_JOB_
Only one stretch of the data is wanted: the line containing "погибшему было 33", the line containing "Санкт-Петербурге", and every line between them, copied exactly.

_DATA PROVIDED_
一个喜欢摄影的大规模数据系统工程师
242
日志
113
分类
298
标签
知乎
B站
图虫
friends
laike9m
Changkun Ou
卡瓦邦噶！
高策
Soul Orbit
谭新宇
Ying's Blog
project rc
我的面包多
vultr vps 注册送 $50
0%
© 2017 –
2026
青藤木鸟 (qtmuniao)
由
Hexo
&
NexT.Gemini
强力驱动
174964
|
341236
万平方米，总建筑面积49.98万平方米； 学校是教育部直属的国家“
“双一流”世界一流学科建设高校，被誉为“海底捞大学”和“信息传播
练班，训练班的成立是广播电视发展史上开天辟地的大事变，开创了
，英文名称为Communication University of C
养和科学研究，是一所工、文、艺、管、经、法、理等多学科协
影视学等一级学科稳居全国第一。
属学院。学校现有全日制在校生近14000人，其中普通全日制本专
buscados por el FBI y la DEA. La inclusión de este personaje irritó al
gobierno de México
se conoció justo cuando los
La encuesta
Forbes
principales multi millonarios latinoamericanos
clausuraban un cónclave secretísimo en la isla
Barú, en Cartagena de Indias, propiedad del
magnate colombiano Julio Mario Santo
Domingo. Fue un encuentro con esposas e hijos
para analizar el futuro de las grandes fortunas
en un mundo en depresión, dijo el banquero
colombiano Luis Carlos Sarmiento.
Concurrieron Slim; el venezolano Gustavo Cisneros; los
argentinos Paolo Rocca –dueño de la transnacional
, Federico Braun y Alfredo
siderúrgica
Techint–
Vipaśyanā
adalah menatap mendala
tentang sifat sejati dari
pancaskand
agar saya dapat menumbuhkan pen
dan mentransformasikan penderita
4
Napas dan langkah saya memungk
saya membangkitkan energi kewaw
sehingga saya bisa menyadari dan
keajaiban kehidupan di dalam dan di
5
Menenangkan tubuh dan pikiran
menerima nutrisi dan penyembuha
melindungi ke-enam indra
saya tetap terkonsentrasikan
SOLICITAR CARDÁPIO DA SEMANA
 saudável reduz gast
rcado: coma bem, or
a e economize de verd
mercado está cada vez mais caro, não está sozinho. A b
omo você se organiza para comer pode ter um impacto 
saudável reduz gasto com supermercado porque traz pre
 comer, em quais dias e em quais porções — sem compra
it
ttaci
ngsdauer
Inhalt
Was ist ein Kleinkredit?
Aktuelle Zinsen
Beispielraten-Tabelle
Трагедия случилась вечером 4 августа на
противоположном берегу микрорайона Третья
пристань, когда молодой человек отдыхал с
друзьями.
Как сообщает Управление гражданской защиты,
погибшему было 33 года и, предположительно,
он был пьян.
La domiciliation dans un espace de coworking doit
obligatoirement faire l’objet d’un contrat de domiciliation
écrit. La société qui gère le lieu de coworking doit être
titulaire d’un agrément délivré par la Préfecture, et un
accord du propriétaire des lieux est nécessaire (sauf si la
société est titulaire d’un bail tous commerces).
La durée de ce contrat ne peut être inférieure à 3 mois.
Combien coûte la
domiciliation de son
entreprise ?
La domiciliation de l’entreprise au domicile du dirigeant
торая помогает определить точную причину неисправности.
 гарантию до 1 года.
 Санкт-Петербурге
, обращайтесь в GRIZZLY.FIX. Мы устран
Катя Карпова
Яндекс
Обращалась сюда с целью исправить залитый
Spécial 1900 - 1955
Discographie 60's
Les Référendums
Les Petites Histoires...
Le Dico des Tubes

_ANSWER SPACE_
погибшему было 33 года и, предположительно,
он был пьян.
La domiciliation dans un espace de coworking doit
obligatoirement faire l’objet d’un contrat de domiciliation
écrit. La société qui gère le lieu de coworking doit être
titulaire d’un agrément délivré par la Préfecture, et un
accord du propriétaire des lieux est nécessaire (sauf si la
société est titulaire d’un bail tous commerces).
La durée de ce contrat ne peut être inférieure à 3 mois.
Combien coûte la
domiciliation de son
entreprise ?
La domiciliation de l’entreprise au domicile du dirigeant
торая помогает определить точную причину неисправности.
 гарантию до 1 года.
 Санкт-Петербурге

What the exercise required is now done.